You know that for a cubic $x^3 + ax^2 + bx + c$ the sum of roots are given by $\alpha + \beta + \gamma = -a = 5$, the sum of the alternate pairs $\alpha\beta + \beta\gamma + \alpha \gamma = b = 6$ and the product $\alpha \beta \gamma = -c = 3$.

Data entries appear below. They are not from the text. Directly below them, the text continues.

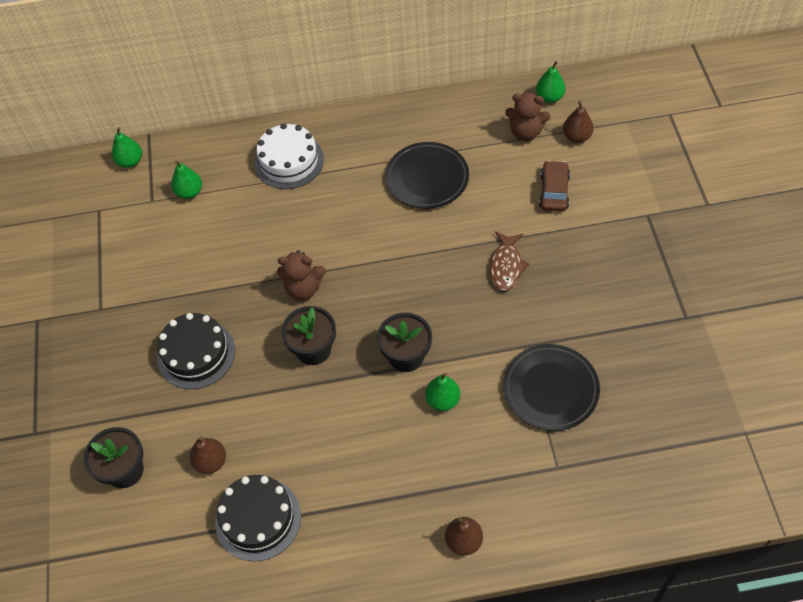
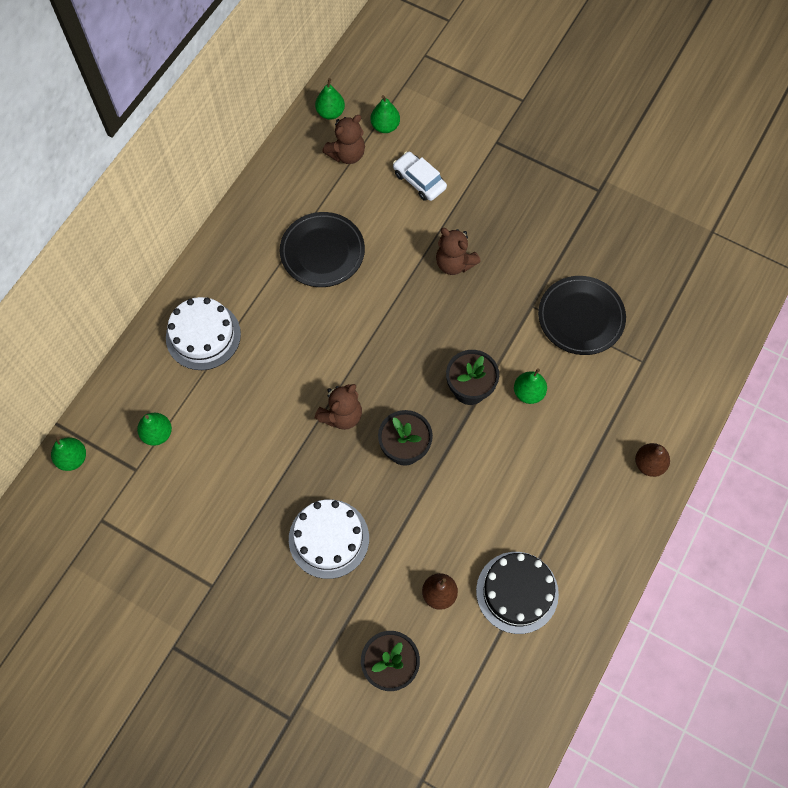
camera: 55 degrees left, 10 degrees up
(196, 354) = (329, 538): black cake -> white cake
(506, 266) = (454, 263): brown fish -> brown teddy bear
(554, 191) = (419, 181): brown car -> white car
(576, 137) = (385, 126): brown pear -> green pear

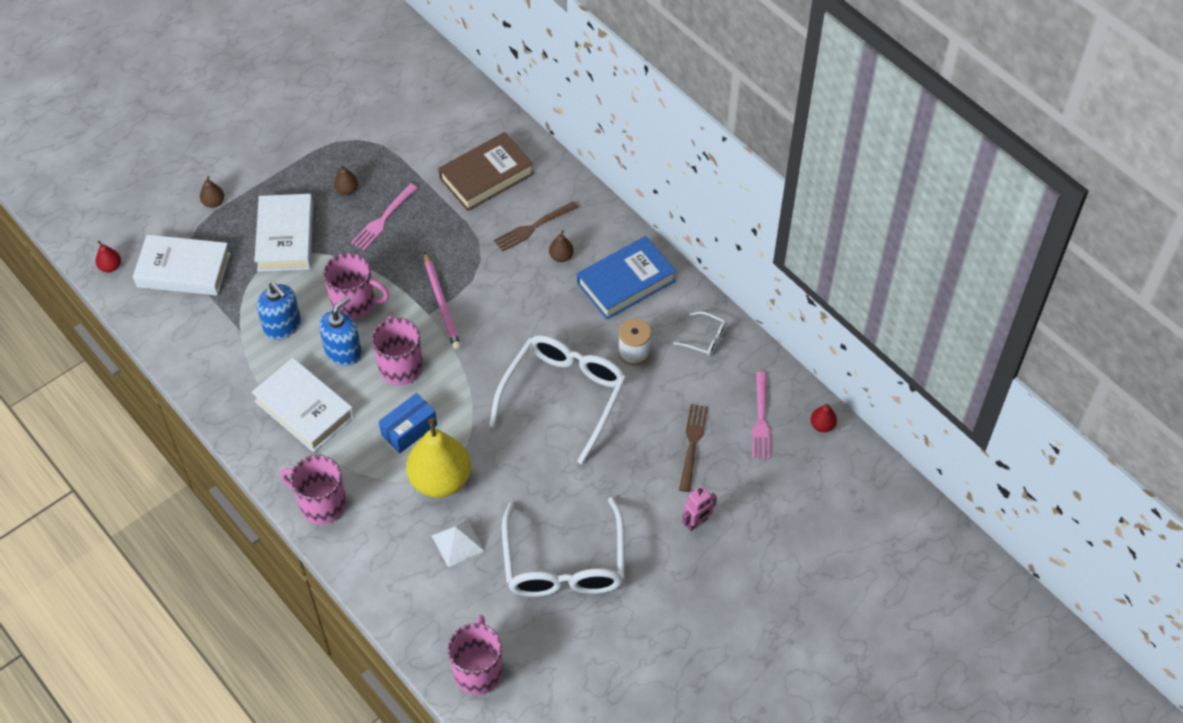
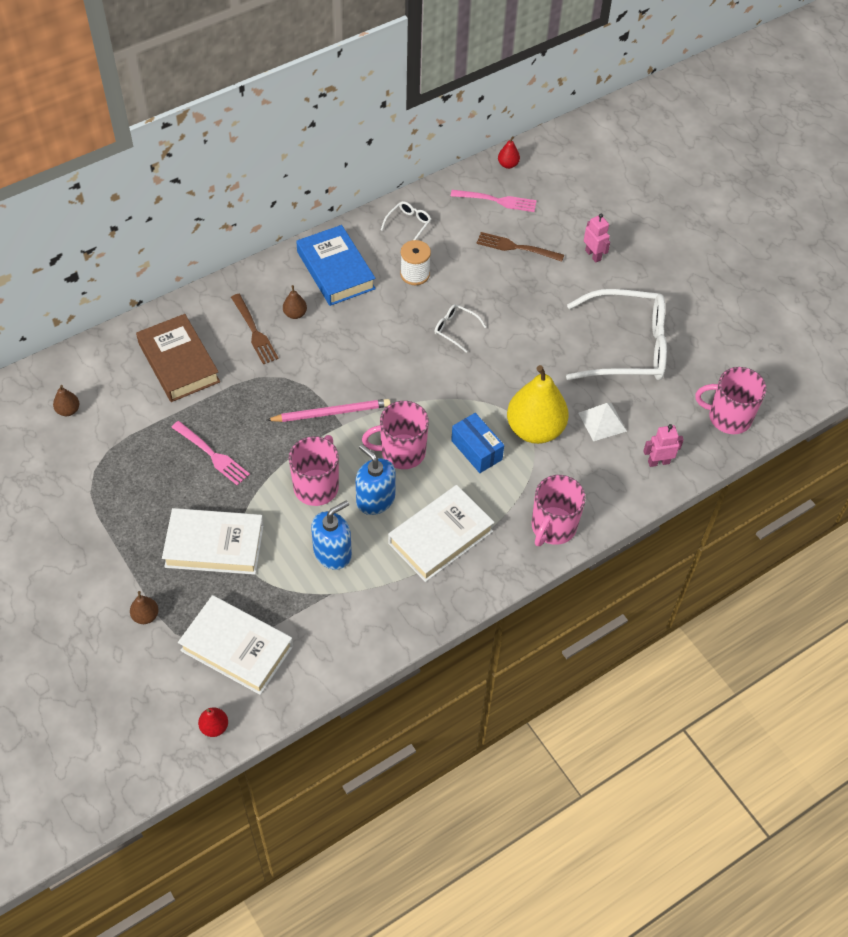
camera: 85 degrees left, 0 degrees up
(183, 270) = (237, 648): white book -> white book turned 75 degrees counterclockwise
(347, 190) = (163, 485): brown pear -> brown pear (68, 410)
(410, 600) = (658, 462): none -> pink robot
(563, 397) = (455, 329): white glasses -> white glasses, size x0.41

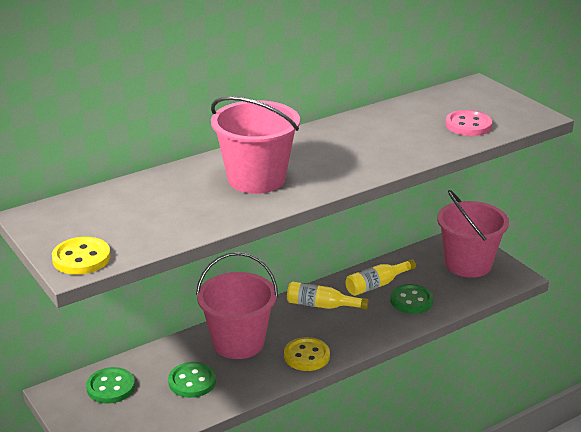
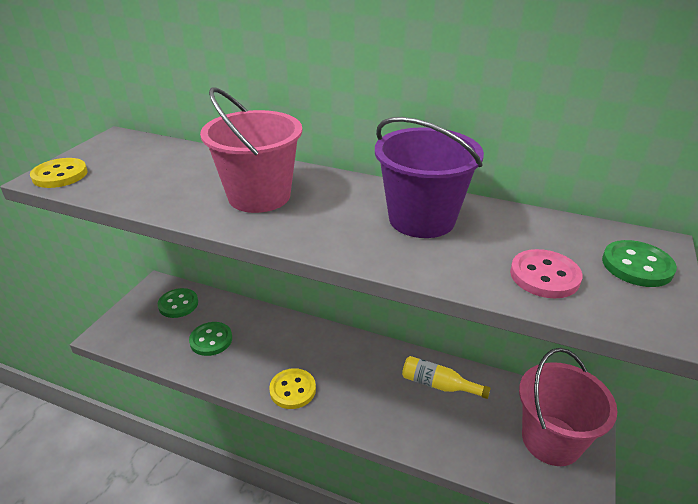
camera: 55 degrees right, 5 degrees up
(238, 342) = (278, 340): pink bucket -> none
(321, 305) = (371, 363): yellow bottle -> none
(367, 135) = (421, 219): none -> purple bucket
(411, 301) = (440, 423): green button -> green button (637, 266)

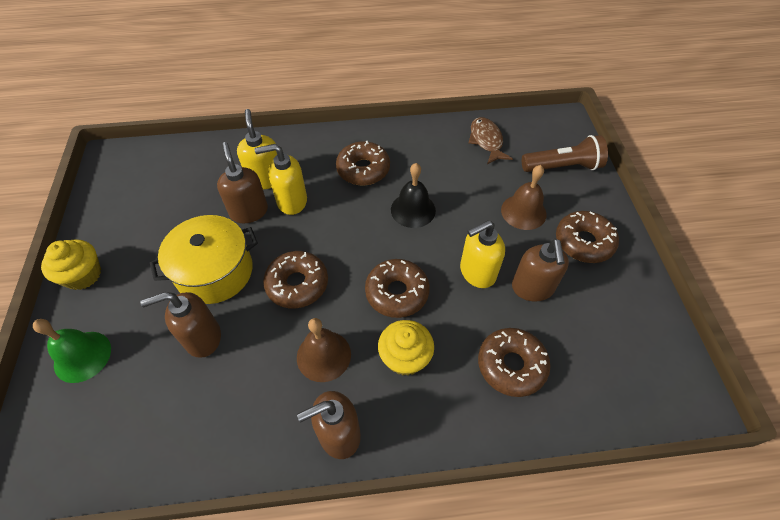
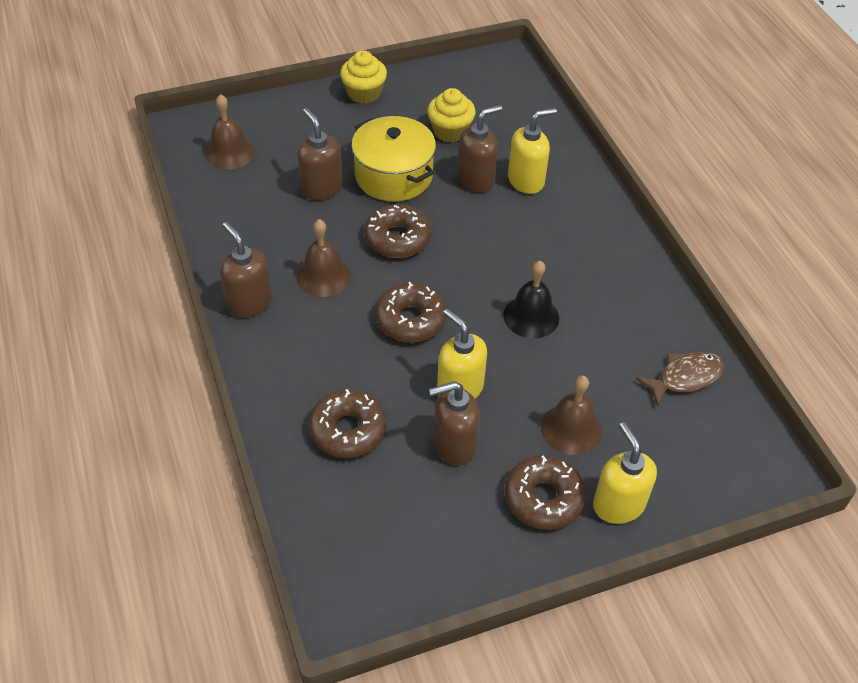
camera: 75 degrees right, 5 degrees down
(82, 356) = (287, 121): green bell -> none
(99, 427) = (230, 152): none -> brown bell
(291, 201) = (502, 209): yellow soap dispenser -> yellow soap dispenser (618, 504)
(363, 169) = (576, 260): brown donut -> none
(405, 357) = (336, 338): yellow cupcake -> yellow cupcake (450, 131)
(562, 167) = (674, 471): brown flashlight -> none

So squaring the second equation gives us $$\alpha^2 \beta^2 + \beta^2 \gamma^2 + \alpha^2 \gamma^2 + 2\alpha\beta\gamma(\alpha + \beta +\gamma) = 6^2$$

This yields $\alpha^2\beta^2 + \beta^2 \gamma^2 + \alpha^2 \gamma^2 = 36 -2(3)(5) = 6$ and hence $$\frac{1}{\alpha^2} + \frac{1}{\beta^2} + \frac{1}{\gamma^2} = \frac{6}{3^2} = \frac{6}{9} = \color{red}{\frac{2}{3}}$$

since squaring the third equation gives us $\alpha^2\beta^2\gamma^2 = 3^2$.

Answer 2

Given $$ x^3-5x^2+6x-3 = (x-\alpha)(x-\beta)(x-\gamma)\tag{1} $$ we have $\alpha\beta\gamma=3$, hence: $$ \left(1-\frac{x}{\alpha}\right)\left(1-\frac{x}{\beta}\right)\left(1-\frac{x}{\gamma}\right) = 1-2x+\frac{5}{3}x^2-\frac{1}{3}x^3 \tag{2}$$ and by switching to logarithms: $$ -\sum_{n\geq 1}\sum_{\xi\in\{\alpha,\beta,\gamma\}}\frac{x^n}{n\xi^n} = \log\left(1-2x+\frac{5}{3}x^2-\frac{1}{3}x^3\right)\tag{3} $$ hence: $$ \frac{1}{\alpha^2}+\frac{1}{\beta^2}+\frac{1}{\gamma^2}=-\left.\frac{d^2}{dx^2}\log\left(1-2x+\frac{5}{3}x^2-\frac{1}{3}x^3\right)\right|_{x=0}=\color{red}{\frac{2}{3}}.\tag{4}$$

Answer 3

$$T:=\frac{1}{\alpha^2}+\frac{1}{\beta^2}+\frac{1}{\gamma^2}=\left(\frac1\alpha+\frac1\beta+\frac1\gamma\right)^2-2\left(\frac1{\alpha\beta}+\frac1{\alpha\gamma}+\frac1{\beta\gamma}\right)$$

and

$$\frac1\alpha+\frac1\beta+\frac1\gamma=\frac{\alpha\beta+\alpha\gamma+\beta\gamma}{\alpha\beta\gamma}=\frac63=2$$

and

$$\frac1{\alpha\beta}+\frac1{\alpha\gamma}+\frac1{\beta\gamma}=\frac{\alpha+\beta+\gamma}{\alpha\beta\gamma}=\frac53$$

so finally

$$T=4-\frac{10}3=\color{red}{\frac23}$$

Answer 4

Put $u_n=\alpha^n+\beta^n+\gamma^n$. Then we have $$u_{n+3}-5u_{n+2}+6u_{n+1}-3u_n=0$$ for all $n\in \mathbb{Z}$. Now $u_1=\alpha+\beta+\gamma=5$, $u_0=3$, $u_{-1}=(\alpha\beta+\beta\gamma+\gamma\alpha)/\alpha\beta\gamma=2$. Putting $n=-2$ in the relation above gives $u_{-2}=\frac{2}{3}$.